A fractured California Democratic Party could not reach enough of a consensus to issue endorsements in the upcoming races for governor, U.S. Senate, lieutenant governor and attorney general this weekend in San Diego.

Many of the party faithful look to the endorsements to pick through crowded fields of candidates before casting their ballots.

But reflecting divisions that have grown even more acute since the party lost the 2016 presidential election, the estimated 3,000 delegates at the California Democratic Party convention failed to get behind any single candidate in the state's major contests.

In one surprising turn, state Senate leader Kevin de Leõn outperformed Dianne Feinstein, the incumbent and five-term U.S. senator, by a wide margin in the delegate endorsement vote. Still, he did not reach the 60 percent threshold needed to win the party’s endorsement.

The final tally, 54 percent to Feinstein's 37 percent, was seen as a rebuke of Feinstein's more moderate politics in the face of a Republican White House that has enraged progressives.

Democrats also failed to reach consensus on an endorsement in the governor's race, where a crowded field of well-known political names have split the party loyalists.
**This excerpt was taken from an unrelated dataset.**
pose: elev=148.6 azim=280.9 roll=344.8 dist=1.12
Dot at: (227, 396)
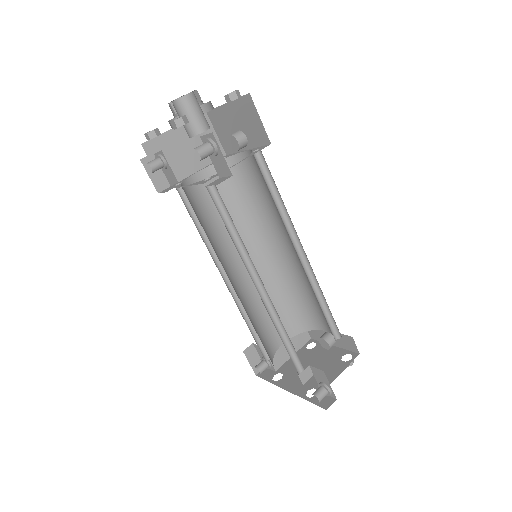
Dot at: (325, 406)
Among the major candidates, Lt. Gov. Gavin Newsom led the field in the delegate voting, followed by state Treasurer John Chiang. They earned 39 and 30 percent, respectively, of the vote.

Former state Superintendent of Public Instruction Delaine Eastin drew 20 percent of the support, while former Los Angeles Mayor Antonio Villaraigosa trailed the pack with just 9 percent. He has been polling second among likely voters.

The party also did not come to agreement on whom to back in the attorney general and lieutenant governor races. Xavier Becerra, who was appointed to the post by Gov. Jerry Brown and confirmed by the state Senate last year, drew just 42 percent of the delegates' backing to the 56 percent received by state Insurance Commissioner Dave Jones.

In the contest for lieutenant governor, Ed Hernandez received the most support with 42 percent of the vote followed closely by Eleni Kounalakis with 41 percent.

Several key Southern California congressional district races also produced no endorsements.

Convention delegates split their support among multiple Democrats running for the seats currently held by Republicans Darrell Issa, Ed Royce and Steve Knight. The Democrats consider the three districts crucial in their push to retake the U.S. House in this year's midterm elections.

Some Democrats now fear that without clear party backing for one candidate in each district, only Republicans could advance to the general election. Under the state’s primary rules, the top two vote-getters — regardless of party — advance to the November runoff.

Former state Sen. Tony Mendoza, who resigned last week from his Southern California district seat, made news again over the weekend.

Mendoza stepped down amid allegations that he sexually harassed at least six women. But he has called the Senate's investigation into his behavior "farcical" and unfair and is challenging the process.

He shocked many state Democrats when he arrived at the San Diego Convention Center looking for support to regain his seat.

Mendoza stood before a room full of delegates deciding the party's endorsement in his former district, the 32nd State Senate that includes Lakewood and Buena Park. He appealed to the delegates very briefly and thanked them for showing up.

But his troubles with the sexual harassment allegations followed him. One attendee held up a sign that read: "Me Too," "Times Up," and "We Said Enough."

In the end, the vote count showed Mendoza failed to win the party's support. He received just 10 votes; 35 others voted for no endorsement in that district.

His political fate will be up to district residents who vote in the district primary election in June.

The convention wraps up on Sunday afternoon.

This story has been updated. The Associated Press contributed to this report.